Lansoprazole: administration of the contents of a capsule dosage formulation through a nasogastric tube.

A single-dose, open-label, randomized, crossover bioavailability study was conducted in 24 healthy adult male volunteers to assess an alternative method of administration of lansoprazole capsules. The results of 22 subjects were analyzed. Subjects received regimen A (granules from a 30-mg capsule mixed with apple juice and administered through a nasogastric tube) or regimen B (an intact 30-mg capsule) during the first study period. The regimens were reversed during the second period 1 week later. Blood samples were obtained over 12 hours and pharmacokinetic variables were determined. No statistically significant differences in mean time elapsed to peak concentration, mean peak concentration, area under the curve (AUC)0-t, and AUC0-infinity were detected between regimens by using analysis of variance.

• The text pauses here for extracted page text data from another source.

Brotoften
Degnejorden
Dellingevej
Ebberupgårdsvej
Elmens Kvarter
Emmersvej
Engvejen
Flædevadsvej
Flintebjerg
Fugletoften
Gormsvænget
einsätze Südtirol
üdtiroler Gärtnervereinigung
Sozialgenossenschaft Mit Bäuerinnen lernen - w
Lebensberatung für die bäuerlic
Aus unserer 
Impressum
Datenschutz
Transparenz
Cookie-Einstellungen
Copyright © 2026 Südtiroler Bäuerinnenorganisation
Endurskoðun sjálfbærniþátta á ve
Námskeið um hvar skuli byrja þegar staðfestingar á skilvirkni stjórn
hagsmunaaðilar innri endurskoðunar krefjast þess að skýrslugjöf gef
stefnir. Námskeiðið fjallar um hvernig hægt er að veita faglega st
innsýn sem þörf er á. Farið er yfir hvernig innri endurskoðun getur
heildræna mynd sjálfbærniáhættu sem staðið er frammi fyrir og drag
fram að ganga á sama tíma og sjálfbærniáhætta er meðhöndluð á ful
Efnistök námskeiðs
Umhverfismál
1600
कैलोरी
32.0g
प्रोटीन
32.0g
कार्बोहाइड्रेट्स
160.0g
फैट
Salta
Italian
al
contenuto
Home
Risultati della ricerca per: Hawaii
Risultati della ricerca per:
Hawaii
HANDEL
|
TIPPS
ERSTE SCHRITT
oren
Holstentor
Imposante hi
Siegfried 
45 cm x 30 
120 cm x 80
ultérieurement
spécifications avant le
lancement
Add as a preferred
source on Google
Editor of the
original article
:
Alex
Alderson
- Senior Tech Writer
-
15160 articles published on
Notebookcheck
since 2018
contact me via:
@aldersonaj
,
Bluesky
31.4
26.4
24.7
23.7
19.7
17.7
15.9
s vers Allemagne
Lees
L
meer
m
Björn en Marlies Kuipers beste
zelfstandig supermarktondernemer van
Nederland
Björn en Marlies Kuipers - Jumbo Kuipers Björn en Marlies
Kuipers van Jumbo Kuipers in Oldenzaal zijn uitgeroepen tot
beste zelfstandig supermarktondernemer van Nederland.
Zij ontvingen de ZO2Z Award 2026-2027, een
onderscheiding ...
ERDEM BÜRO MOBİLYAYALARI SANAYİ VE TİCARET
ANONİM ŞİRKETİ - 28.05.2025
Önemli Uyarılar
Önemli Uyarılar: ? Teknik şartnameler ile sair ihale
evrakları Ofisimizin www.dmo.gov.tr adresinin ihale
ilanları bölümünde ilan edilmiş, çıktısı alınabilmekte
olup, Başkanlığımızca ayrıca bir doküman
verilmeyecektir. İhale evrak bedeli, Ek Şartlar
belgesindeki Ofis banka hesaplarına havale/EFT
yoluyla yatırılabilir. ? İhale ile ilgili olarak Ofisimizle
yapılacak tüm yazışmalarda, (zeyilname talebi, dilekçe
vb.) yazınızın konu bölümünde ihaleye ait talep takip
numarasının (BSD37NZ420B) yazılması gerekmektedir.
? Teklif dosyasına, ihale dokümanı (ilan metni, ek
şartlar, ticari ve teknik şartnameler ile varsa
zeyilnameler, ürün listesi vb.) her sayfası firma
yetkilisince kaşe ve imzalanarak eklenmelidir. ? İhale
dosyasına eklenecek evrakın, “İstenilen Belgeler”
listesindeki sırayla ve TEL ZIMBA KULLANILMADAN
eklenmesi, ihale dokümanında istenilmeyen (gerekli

Bioavailability was assessed by the 90% confidence interval of the two one-sided tests on the natural logarithm of AUC. The 90% confidence interval for the AUCzero-infinity ratio was 0.955 to 1.140 for regimens A to B. These results indicate similar bioavailabilities between the two regimens and demonstrate that lansoprazole capsules may be administered by mixing the capsule contents with apple juice for administration through a nasogastric tube.